# Difference between revisions of "1987 AIME Problems/Problem 6"

## Problem

Rectangle $\displaystyle ABCD$ is divided into four parts of equal area by five segments as shown in the figure, where $\displaystyle XY = YB + BC + CZ = ZW = WD + DA + AX$, and $\displaystyle PQ$ is parallel to $\displaystyle AB$. Find the length of $\displaystyle AB$ (in cm) if $\displaystyle BC = 19$ cm and $\displaystyle PQ = 87$ cm.

## Solution

Since $XY = WZ$ and $PQ = PQ$ and the areas of the trapezoids $\displaystyle PQZW$ and $\displaystyle PQYX$ are the same, the heights of the trapezoids are the same.
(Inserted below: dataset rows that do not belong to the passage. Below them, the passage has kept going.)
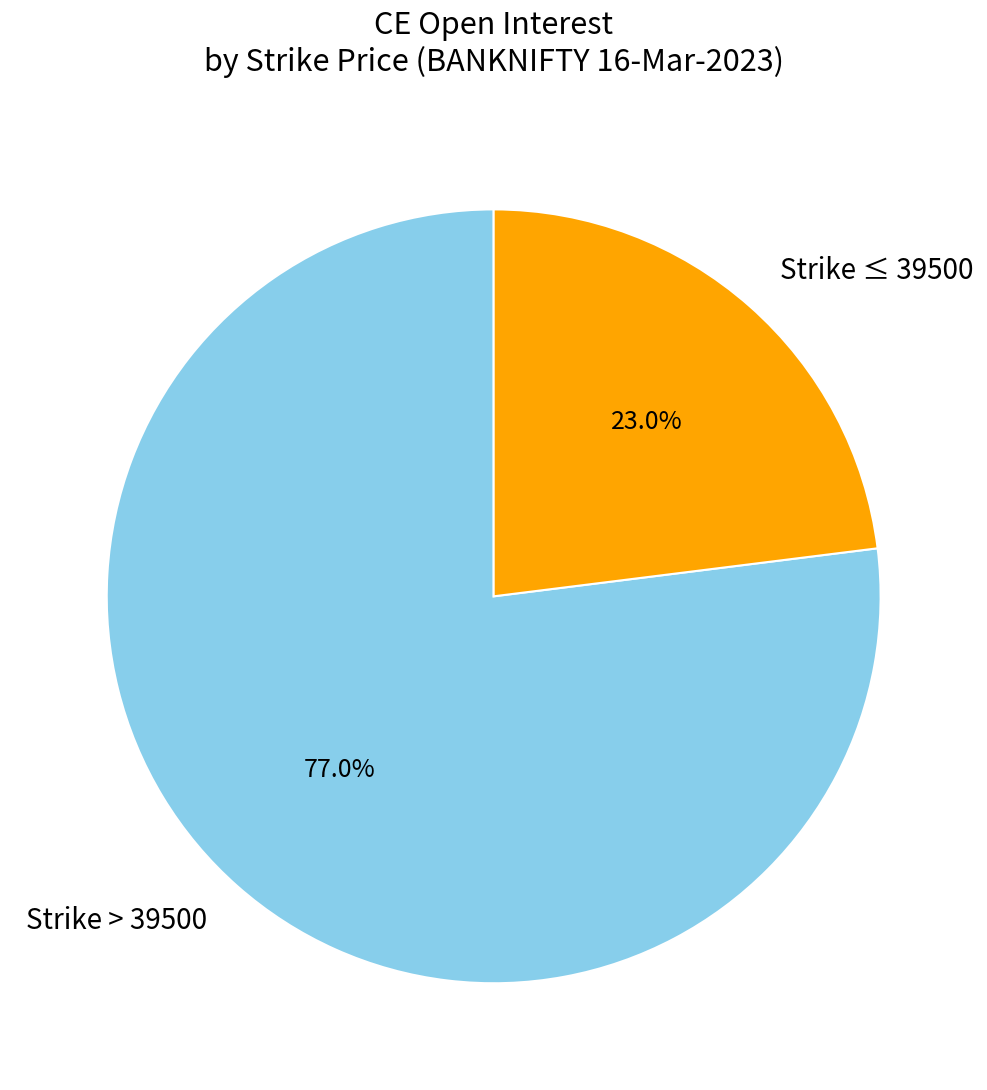

Which slice is the largest?

Strike > 39500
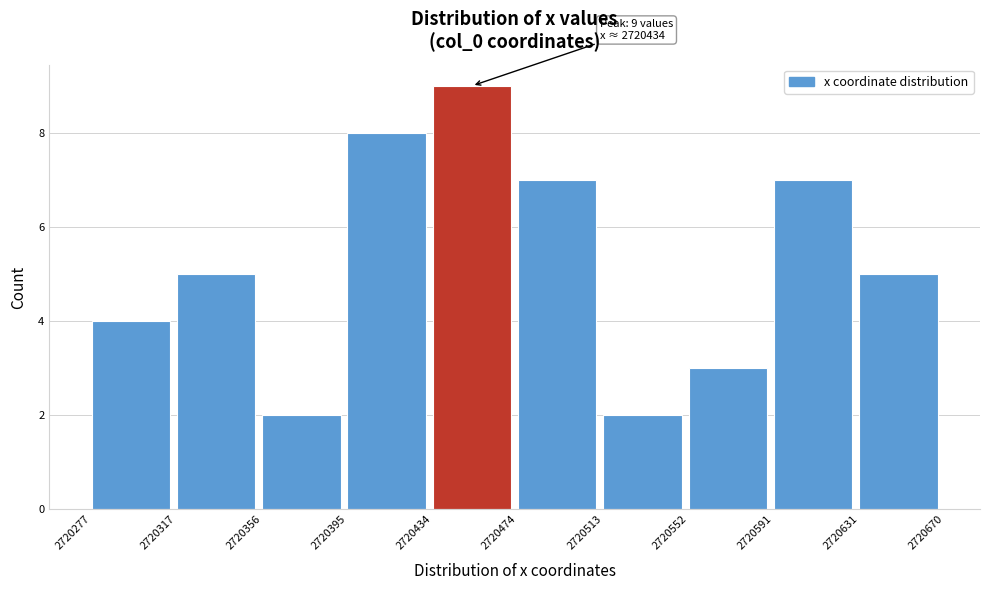

Which range on the x-axis has the tallest bar?

2720434 to 2720474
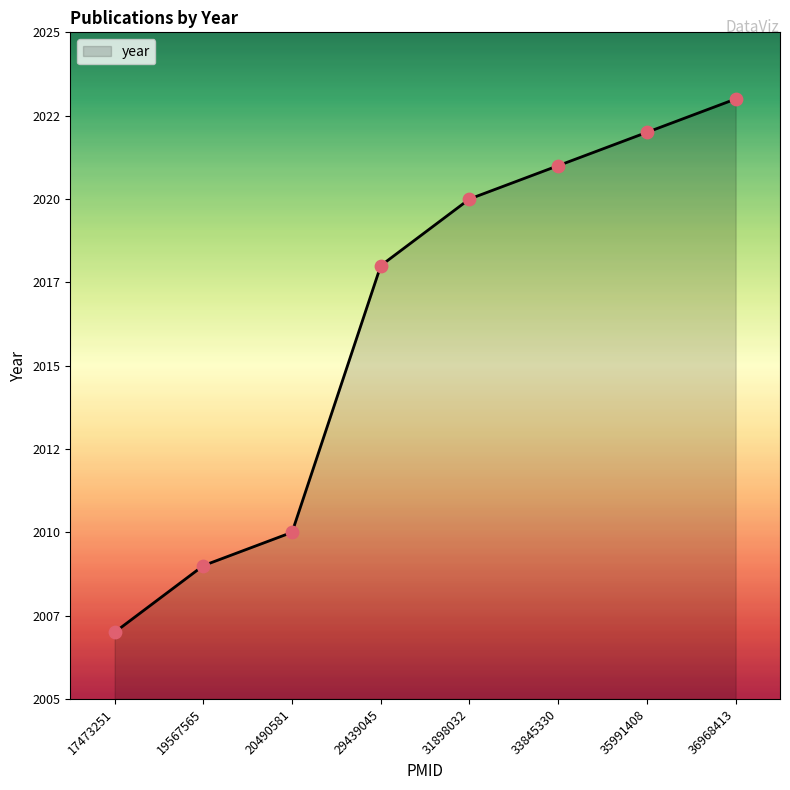

What is the change in value from 29439045 to 35991408?

+4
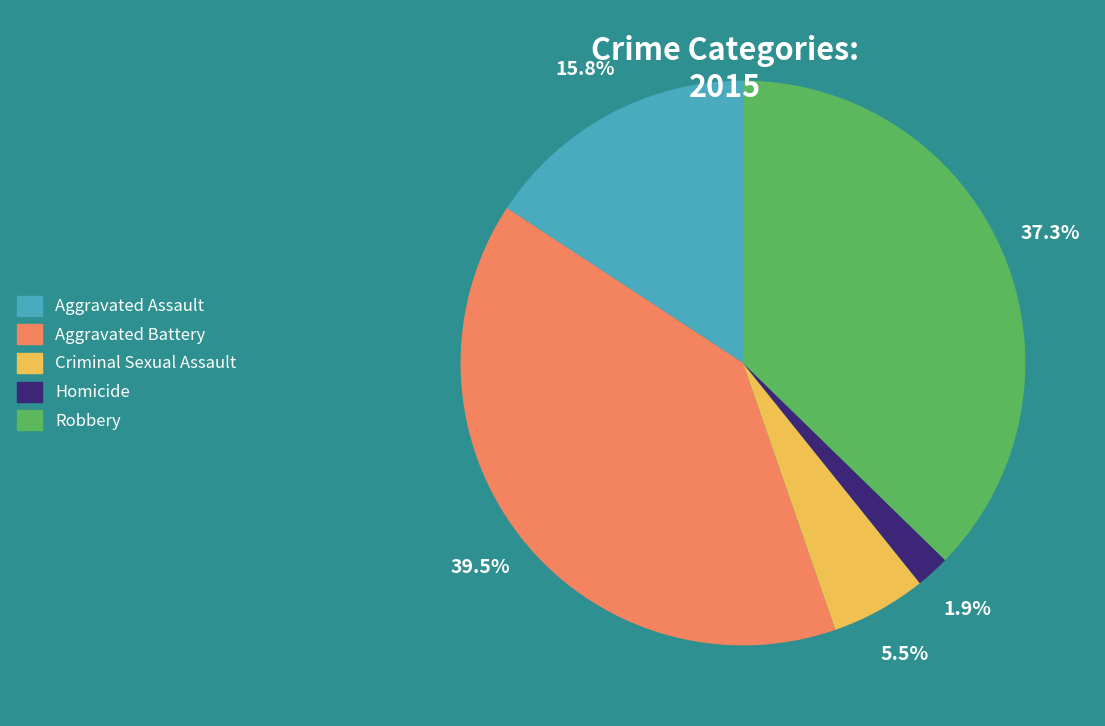

Does any single category account for the majority?

No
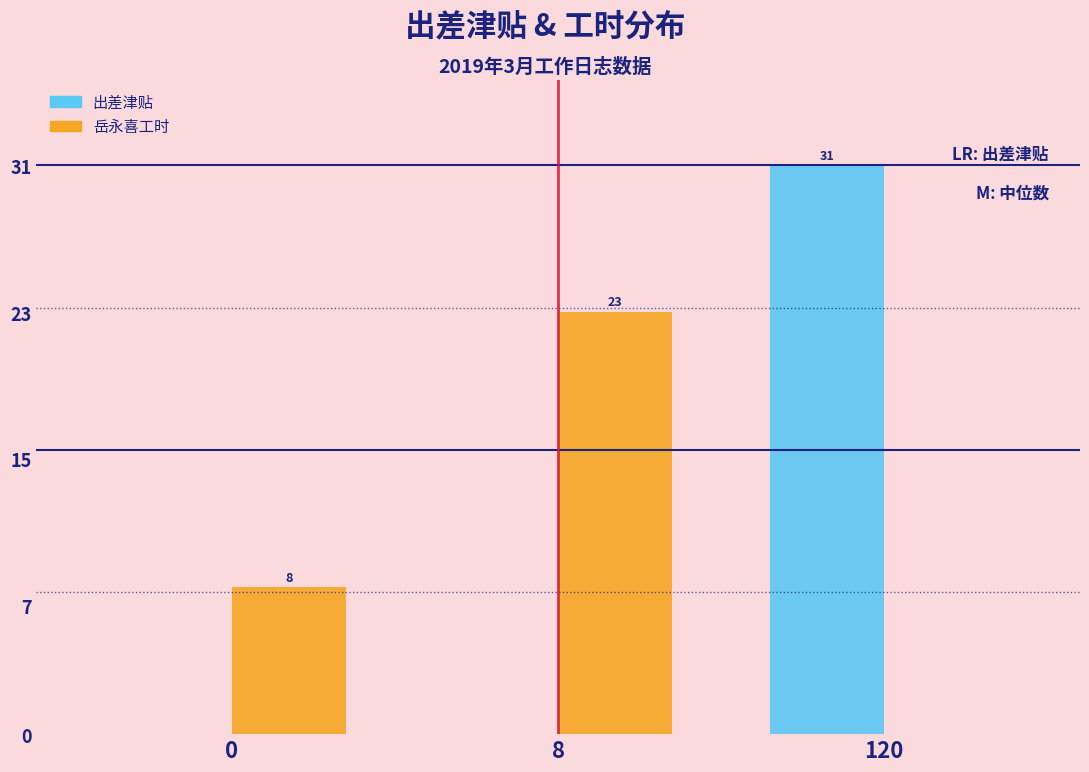

Reading left to right, extract all data points from this chart.

出差津贴: 0=0	8=0	120=31
岳永喜工时: 0=8	8=23	120=0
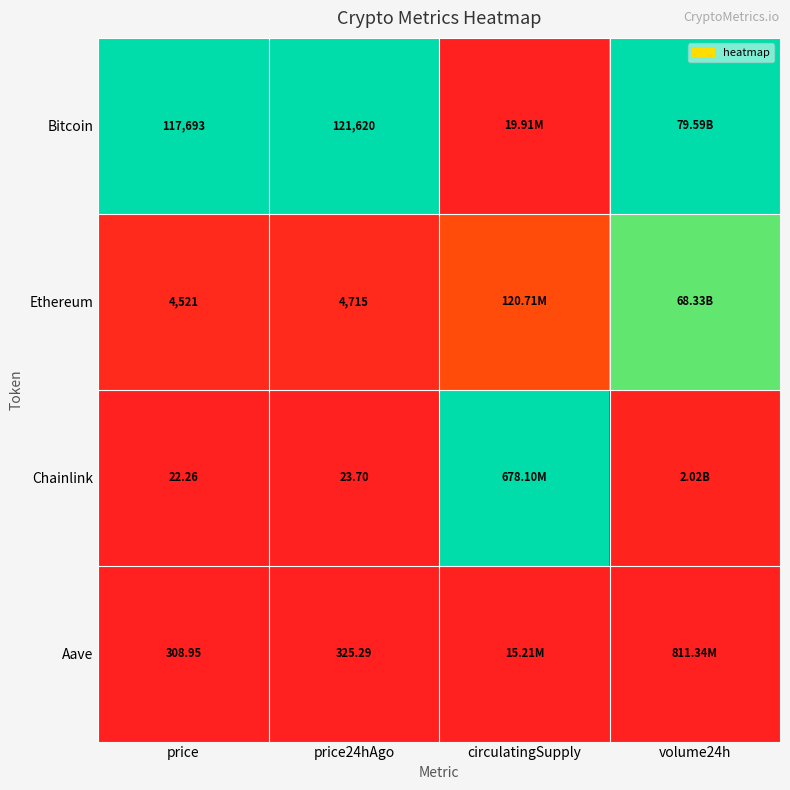

The Ethereum series shows 0.1 at price24hAgo. True or false?

False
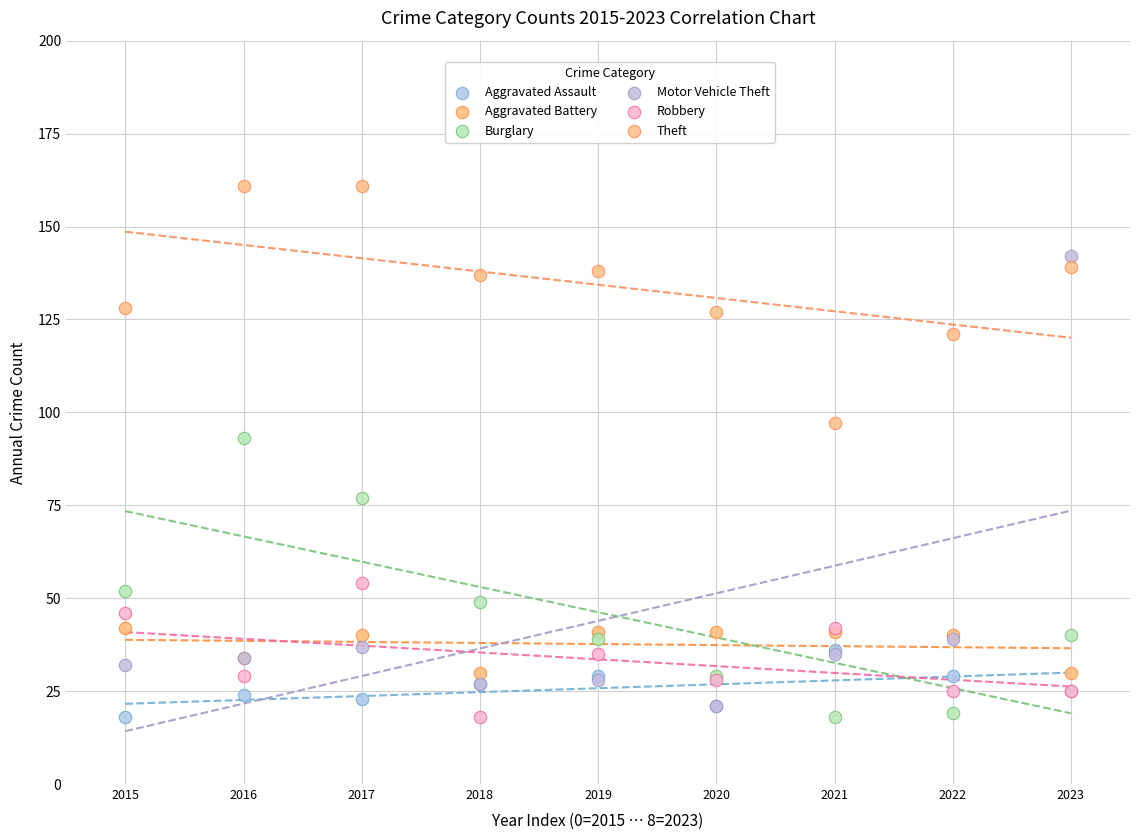

Across all series, what Y value is closest to 89?

93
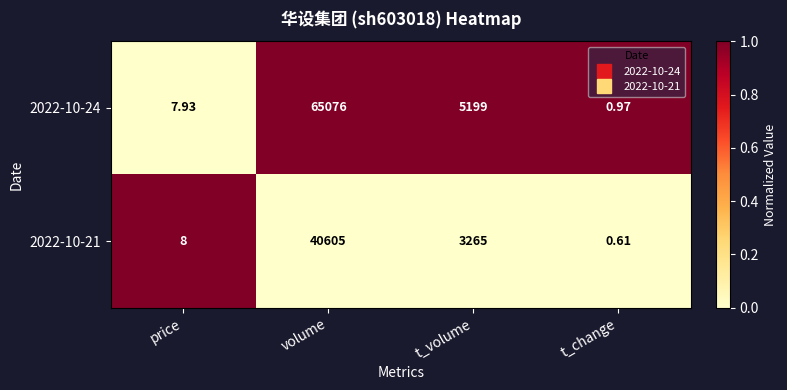

At which label is 2022-10-24 closest to 32538?

t_volume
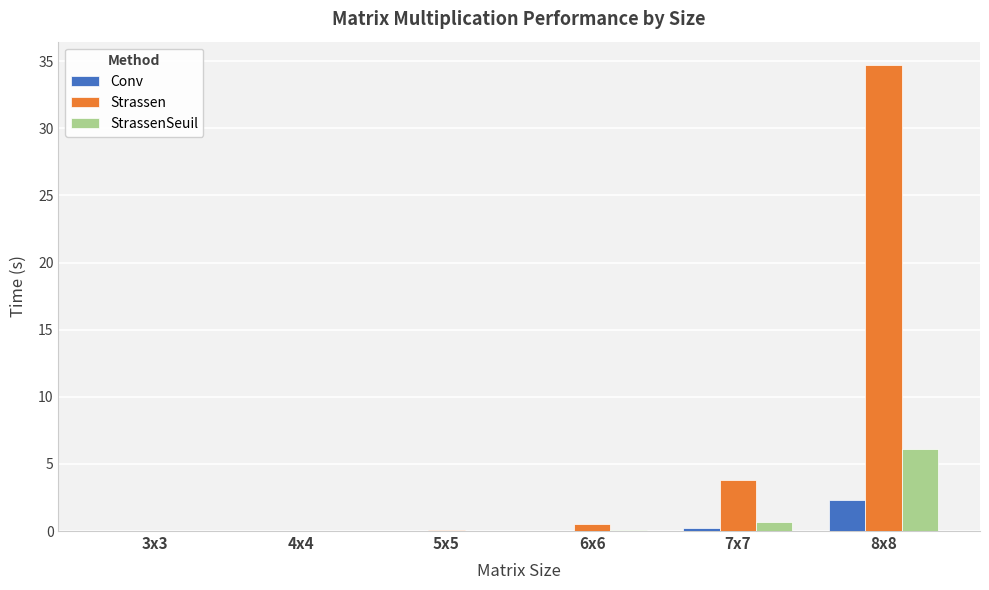

What is the sum of all Strassen values?

39.1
Thus both trapezoids have area $\frac{1}{2} \cdot \frac{19}{2}(XY + PQ) = \frac{19}{4}(XY + 87)$. This number is also equal to one quarter the area of the entire rectangle, which is $\frac{19\cdot AB}{4}$, so we have $AB = XY + 87$.

In addition, we see that the perimeter of the rectangle is $2AB + 38 = XA + AD + DW + WZ + ZC + CB + BY + YX = 4XY$, so $AB + 19 = 2XY$.

Solving these two equations gives $AB = 193$.